Go through the entries below and pull out every line that contains the string "fontsize", copying each one in full.

────

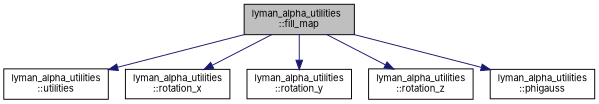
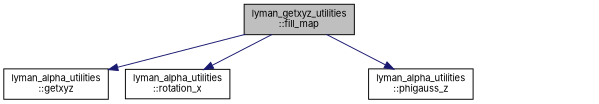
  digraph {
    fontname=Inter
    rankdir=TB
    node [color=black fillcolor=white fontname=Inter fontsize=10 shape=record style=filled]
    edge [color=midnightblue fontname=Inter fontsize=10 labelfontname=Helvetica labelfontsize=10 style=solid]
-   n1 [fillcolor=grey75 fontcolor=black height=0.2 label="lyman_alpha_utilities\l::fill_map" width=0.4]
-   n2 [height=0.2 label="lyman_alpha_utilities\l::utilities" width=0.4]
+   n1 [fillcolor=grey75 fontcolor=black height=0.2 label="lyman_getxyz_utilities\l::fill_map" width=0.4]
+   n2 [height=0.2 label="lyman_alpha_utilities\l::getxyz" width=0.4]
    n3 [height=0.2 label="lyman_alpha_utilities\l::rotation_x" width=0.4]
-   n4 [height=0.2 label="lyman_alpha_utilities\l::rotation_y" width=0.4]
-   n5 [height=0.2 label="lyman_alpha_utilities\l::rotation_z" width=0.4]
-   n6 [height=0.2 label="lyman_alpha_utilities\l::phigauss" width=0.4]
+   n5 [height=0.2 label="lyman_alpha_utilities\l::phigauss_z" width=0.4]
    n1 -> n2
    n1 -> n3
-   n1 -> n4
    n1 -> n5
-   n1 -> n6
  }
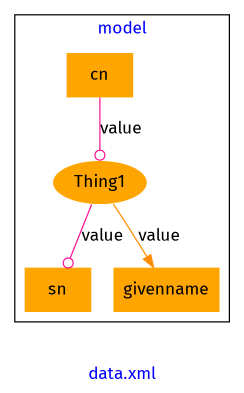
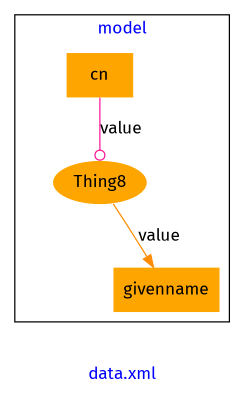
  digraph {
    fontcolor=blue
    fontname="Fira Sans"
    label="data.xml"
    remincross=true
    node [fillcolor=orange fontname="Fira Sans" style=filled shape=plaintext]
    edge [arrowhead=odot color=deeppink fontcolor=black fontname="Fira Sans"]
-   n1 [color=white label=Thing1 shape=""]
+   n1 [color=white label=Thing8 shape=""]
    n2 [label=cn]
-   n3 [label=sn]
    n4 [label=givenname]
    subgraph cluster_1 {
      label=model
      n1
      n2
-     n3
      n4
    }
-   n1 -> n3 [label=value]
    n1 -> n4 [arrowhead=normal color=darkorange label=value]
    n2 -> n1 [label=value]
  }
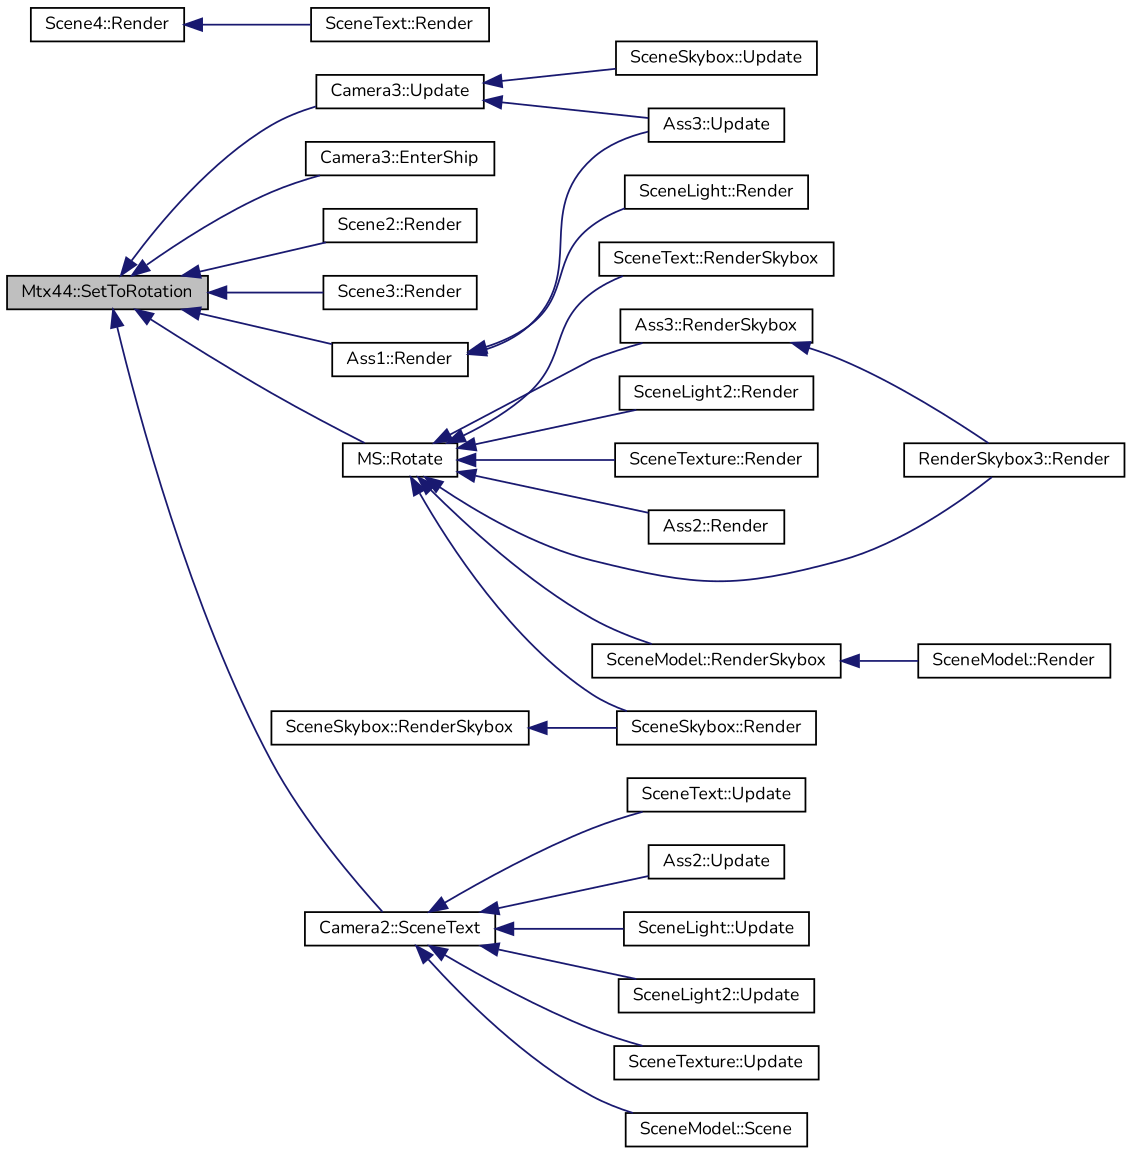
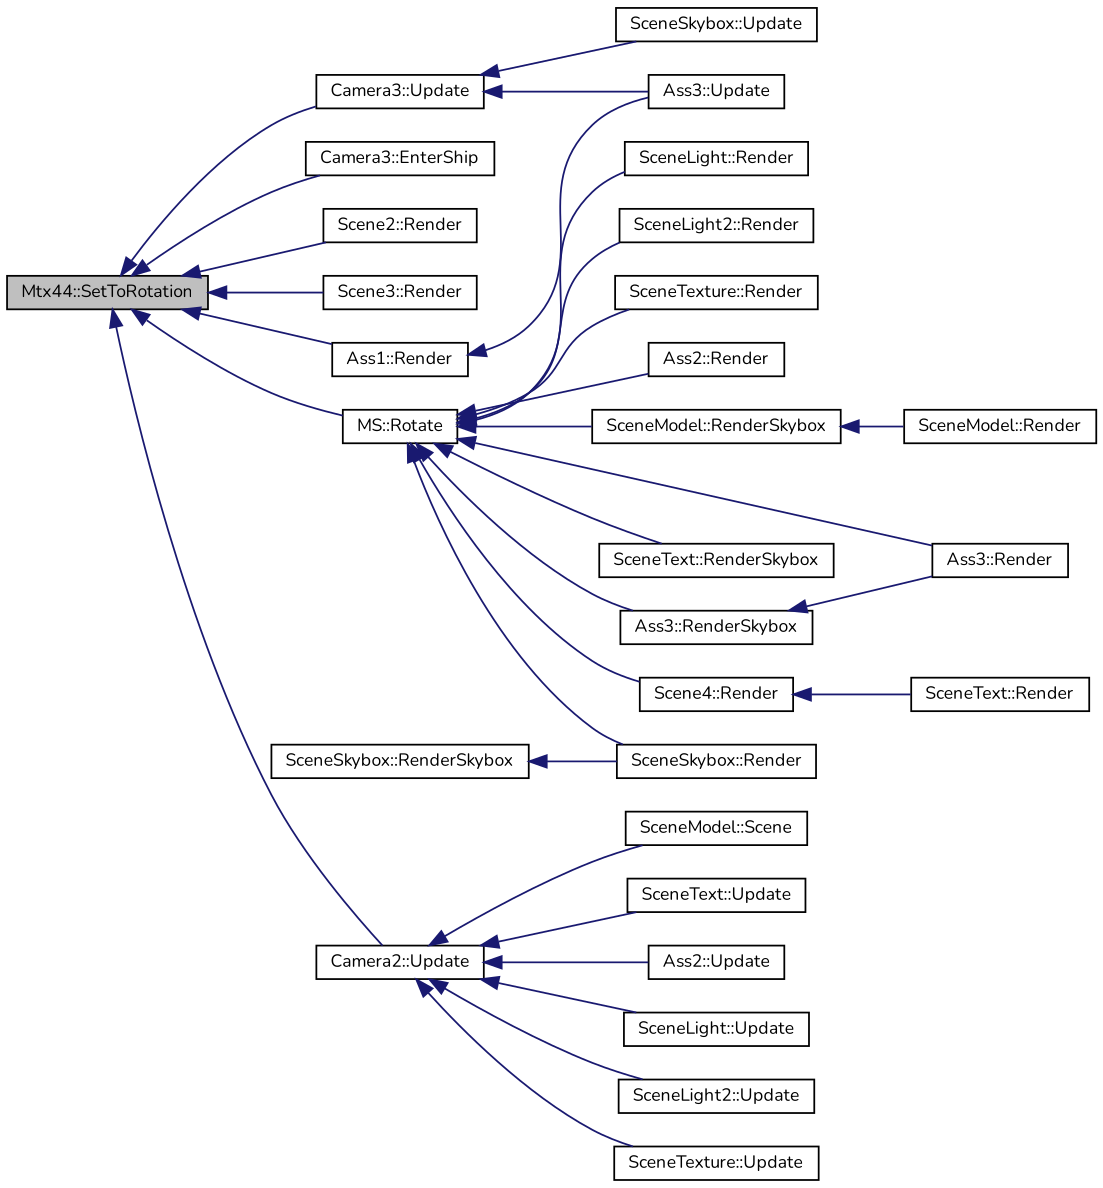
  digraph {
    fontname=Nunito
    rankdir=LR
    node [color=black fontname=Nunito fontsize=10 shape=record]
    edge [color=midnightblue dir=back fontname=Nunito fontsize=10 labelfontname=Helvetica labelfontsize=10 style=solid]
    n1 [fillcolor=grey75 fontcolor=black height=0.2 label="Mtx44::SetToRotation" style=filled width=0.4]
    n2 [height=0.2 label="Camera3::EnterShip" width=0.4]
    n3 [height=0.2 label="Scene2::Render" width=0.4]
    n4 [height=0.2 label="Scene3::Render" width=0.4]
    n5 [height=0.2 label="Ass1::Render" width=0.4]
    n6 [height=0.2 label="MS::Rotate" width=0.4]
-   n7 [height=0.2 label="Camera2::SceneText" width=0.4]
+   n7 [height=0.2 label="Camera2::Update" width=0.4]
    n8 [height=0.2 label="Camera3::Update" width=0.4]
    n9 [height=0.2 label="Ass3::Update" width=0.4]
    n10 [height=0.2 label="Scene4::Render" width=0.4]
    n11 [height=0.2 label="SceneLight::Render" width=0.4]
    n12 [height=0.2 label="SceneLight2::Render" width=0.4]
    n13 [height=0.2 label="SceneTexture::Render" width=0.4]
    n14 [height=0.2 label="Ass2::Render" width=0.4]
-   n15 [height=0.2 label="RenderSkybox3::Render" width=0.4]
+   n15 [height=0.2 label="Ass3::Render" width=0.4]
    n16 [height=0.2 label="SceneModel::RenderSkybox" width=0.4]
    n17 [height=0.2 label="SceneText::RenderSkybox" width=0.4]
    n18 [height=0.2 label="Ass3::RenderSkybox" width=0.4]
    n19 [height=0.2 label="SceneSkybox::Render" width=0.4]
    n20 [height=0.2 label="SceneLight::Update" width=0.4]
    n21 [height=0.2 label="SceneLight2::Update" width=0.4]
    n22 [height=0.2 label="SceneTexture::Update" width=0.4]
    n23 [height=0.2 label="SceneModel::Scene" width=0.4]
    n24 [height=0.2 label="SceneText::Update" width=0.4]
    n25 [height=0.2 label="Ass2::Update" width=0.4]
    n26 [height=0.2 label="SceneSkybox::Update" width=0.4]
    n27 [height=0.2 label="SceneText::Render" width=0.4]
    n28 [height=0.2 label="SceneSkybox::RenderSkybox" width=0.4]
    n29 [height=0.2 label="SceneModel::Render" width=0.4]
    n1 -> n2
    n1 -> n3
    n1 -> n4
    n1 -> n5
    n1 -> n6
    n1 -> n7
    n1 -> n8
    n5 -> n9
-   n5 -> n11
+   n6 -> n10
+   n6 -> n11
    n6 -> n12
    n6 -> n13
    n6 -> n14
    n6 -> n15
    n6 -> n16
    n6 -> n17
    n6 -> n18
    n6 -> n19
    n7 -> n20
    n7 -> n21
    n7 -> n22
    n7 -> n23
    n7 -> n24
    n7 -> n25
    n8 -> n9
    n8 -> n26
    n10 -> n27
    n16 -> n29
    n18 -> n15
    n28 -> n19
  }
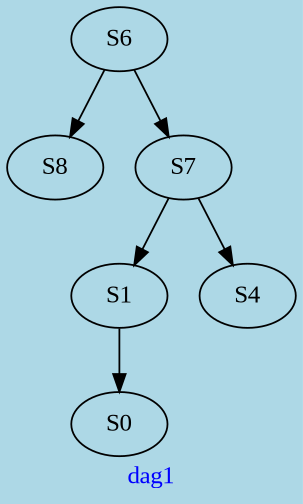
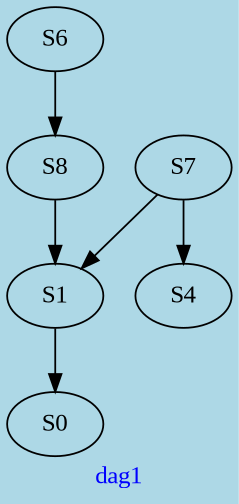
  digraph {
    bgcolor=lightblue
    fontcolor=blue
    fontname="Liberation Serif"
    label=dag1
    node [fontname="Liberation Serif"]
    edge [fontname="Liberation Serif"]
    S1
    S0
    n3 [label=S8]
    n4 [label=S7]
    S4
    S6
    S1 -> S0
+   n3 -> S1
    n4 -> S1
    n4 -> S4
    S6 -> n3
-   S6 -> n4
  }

────

■ REPLY
    node [color=black fillcolor=white fontname=Inter fontsize=10 shape=record style=filled]
    edge [color=midnightblue fontname=Inter fontsize=10 labelfontname=Helvetica labelfontsize=10 style=solid]
    node [color=black fontname=Nunito fontsize=10 shape=record]
    edge [color=midnightblue dir=back fontname=Nunito fontsize=10 labelfontname=Helvetica labelfontsize=10 style=solid]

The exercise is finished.